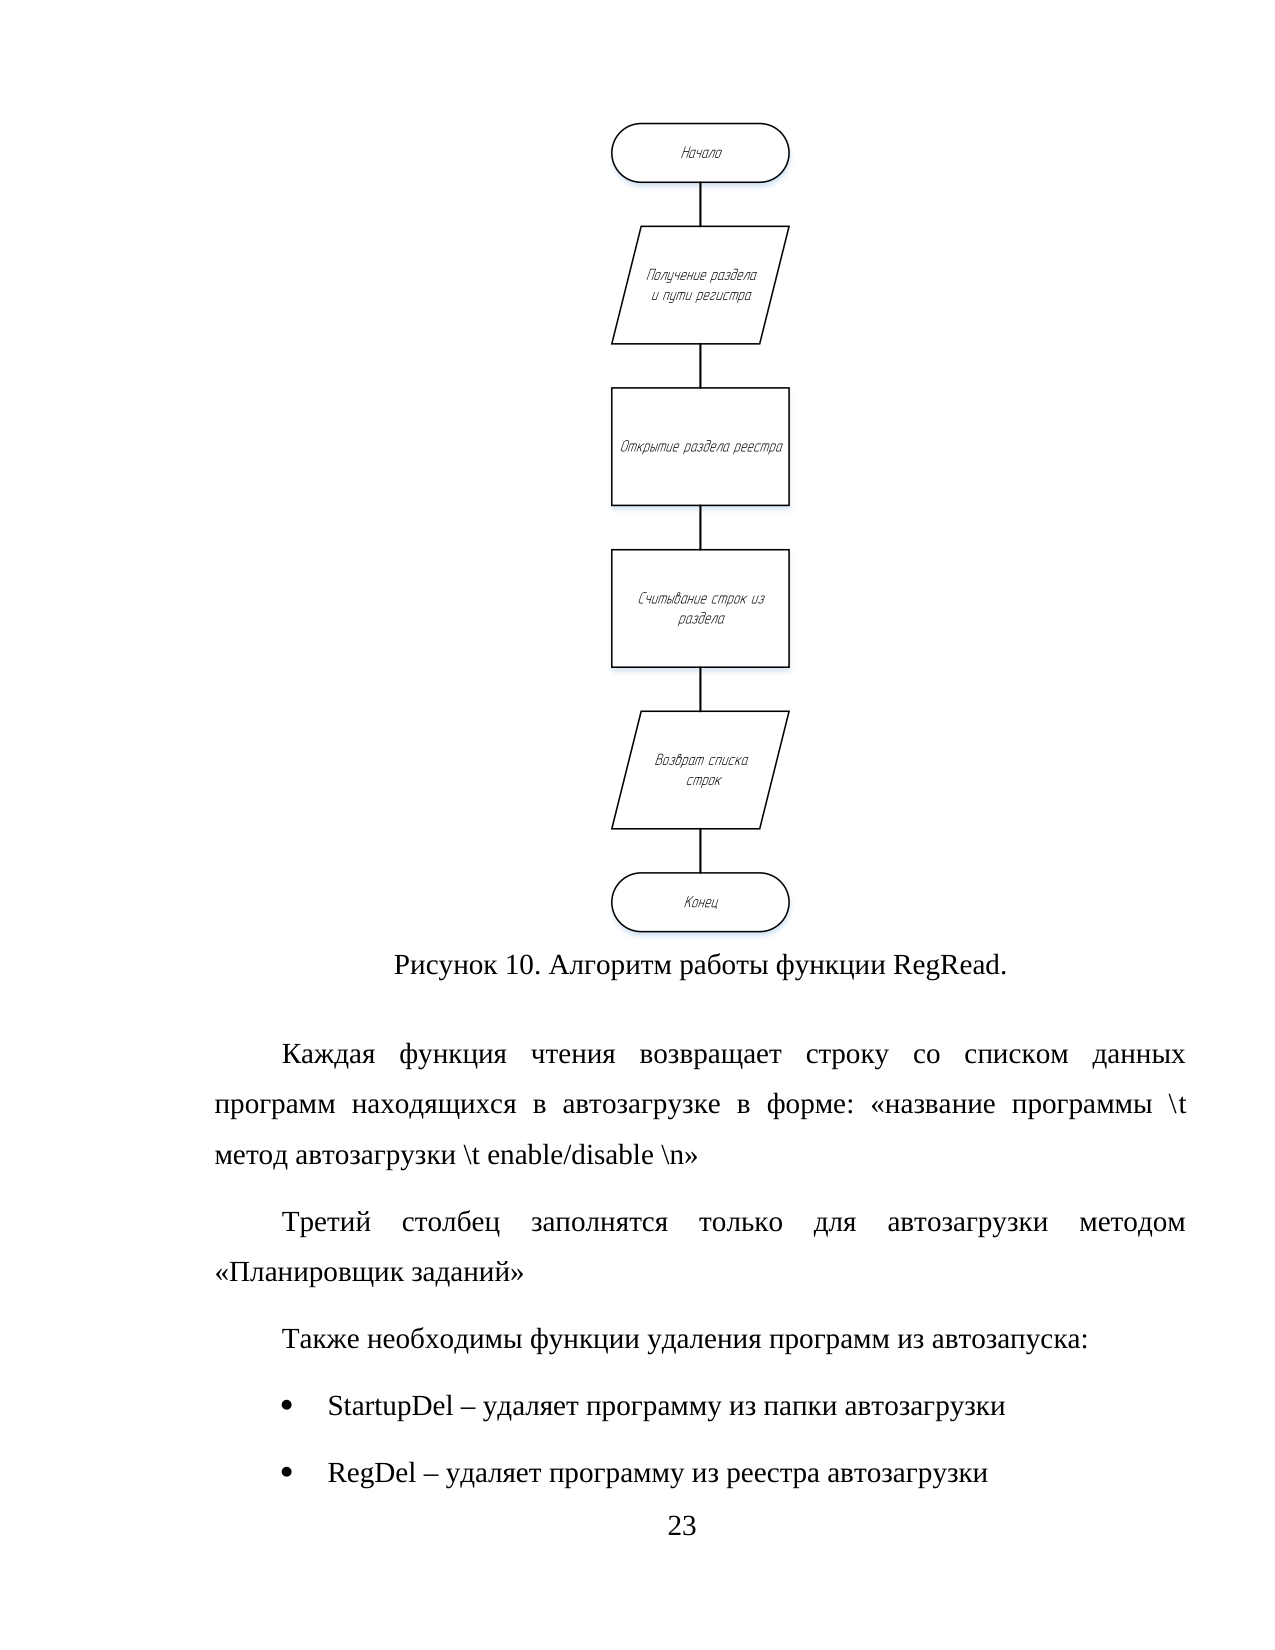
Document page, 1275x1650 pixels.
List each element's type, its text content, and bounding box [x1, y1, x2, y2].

list Рисунок 10. Алгоритм работы функции RegRead. [215, 947, 1186, 981]
list StartupDel – удаляет программу из папки автозагрузки [214, 1388, 1186, 1422]
list RegDel – удаляет программу из реестра автозагрузки [214, 1455, 1186, 1489]
text Также необходимы функции удаления программ из автозапуска: [214, 1321, 1186, 1355]
text Каждая функция чтения возвращает строку со списком данных программ находящихся в автозагрузке в форме: «название программы \t метод автозагрузки \t enable/disable \n» [214, 1036, 1186, 1170]
text Третий столбец заполнятся только для автозагрузки методом «Планировщик заданий» [214, 1204, 1186, 1288]
picture [605, 118, 797, 945]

**ASSIGNMENT:** With the pictures set aside, copy each line above as written.

**TASK ANSWER:**
Document page, 1275x1650 pixels.
List each element's type, its text content, and bounding box [x1, y1, x2, y2].

list Рисунок 10. Алгоритм работы функции RegRead. [215, 947, 1186, 981]
list StartupDel – удаляет программу из папки автозагрузки [214, 1388, 1186, 1422]
list RegDel – удаляет программу из реестра автозагрузки [214, 1455, 1186, 1489]
text Также необходимы функции удаления программ из автозапуска: [214, 1321, 1186, 1355]
text Каждая функция чтения возвращает строку со списком данных программ находящихся в автозагрузке в форме: «название программы \t метод автозагрузки \t enable/disable \n» [214, 1036, 1186, 1170]
text Третий столбец заполнятся только для автозагрузки методом «Планировщик заданий» [214, 1204, 1186, 1288]
picture [605, 118, 797, 945]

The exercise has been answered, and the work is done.